Van Gogh's "Wheatfield"


I have to send more spam for work today. Some more styles we’re trying to get rid of. The last time, just for fun, I put the pictures of the outfits we’re hawking in front of a Renoir landscape… and people liked it… they made our clothes look sunnier, classier…
I thought I’d try that again, but this time with a Van Gogh.
Renoir probably hummed a happy tune, picked up his easel when he was done, and went home and did happy things. Who knows. I don’t know anything about him.
I know a lot about Van Gogh, and it’s there in every one of his pieces. Even this one; a wheat field, just past noon on a breezy, warm summer day. You can tell all this from looking at the painting; you can feel the breeze, very lightly moving the stalks around. A perfect, summer day.
But then, clawing around the edges, in the bold blacks used for shadows, shadows darker than you would ever see on such a summery day, despair. On the most beautiful days – and I’ve read by those who’ve seen the originals, positively glowing with new paints never before available so that the brights are brighter and more vibrant than can be seen on a screen – blackness. In his later landscapes, the blackness becomes more overtly menacing, but it’s here, everywhere he looked. He couldn’t see the light without the darkness beneath it.

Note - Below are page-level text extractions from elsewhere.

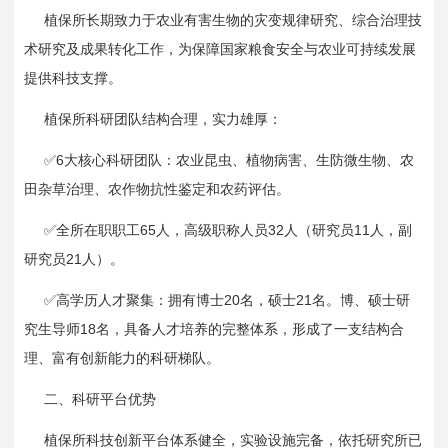
植保所长期致力于农业有害生物的灾变规律研究、综合治理技
术研究及成果转化工作，为保障国家粮食安全与农业可持续发展
提供科技支撑。
植保所科研团队结构合理，实力雄厚：
✅6
大核心科研团队：农业昆虫、植物病害、生防微生物、农
田杂草治理、农作物抗性鉴定和农药评估。
✅
65
32
11
全所在职职工
人，高级职称人员
人（研究员
人，副
21
研究员
人）。
✅
20
21
高学历人才聚集：拥有博士
名，硕士
名。博、硕士研
18
究生导师
名，具备人才培养的完整体系，形成了一支结构合
理、富有创新能力的科研梯队。
二、科研平台优势
植保所科技创新平台体系健全，实验设施完备，依托研究所已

I despair of a world where we would cure Vincent of his madness as a child, where he would become a Ritalin-doped farmer, never seeing any shadows and never telling the world about them. And yet, looking at these masterpieces, feeling his pain, I just want to help him and make him better, so he can have some peace and happiness.

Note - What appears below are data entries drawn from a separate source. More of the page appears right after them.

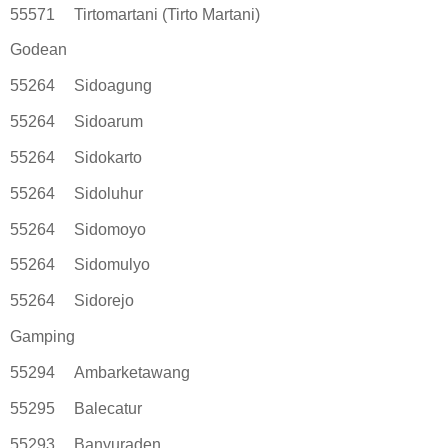
55571
Tirtomartani (Tirto Martani)
Godean
55264
Sidoagung
55264
Sidoarum
55264
Sidokarto
55264
Sidoluhur
55264
Sidomoyo
55264
Sidomulyo
55264
Sidorejo
Gamping
55294
Ambarketawang
55295
Balecatur
55293
Banyuraden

Stephen King wrote a short story, “The Langoliers“. Langoliers were creatures that followed just behind the present, eating the useless past. All the present could do was keep running ahead of the voracious beasts who left only nothingness behind.
Van Gogh saw each bright moment chased by darkness.

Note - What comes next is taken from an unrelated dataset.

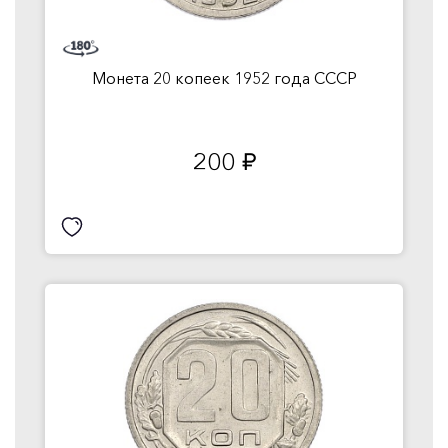
Монета 20 копеек 1952 года СССР
200
руб.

Just got a call from the sales manager. She thinks the background draws too much attention from the clothes, and maybe she should look over what I send before I send things.
Well, I think the clothes look boring without something to look at. Clothes on mannequins is so… static, and (deliberately) without context. Anyway, I guess my Fine Arts (With Clothes) experiment ends here.
And aren’t I happy nobody from work knows about this blog. I hope.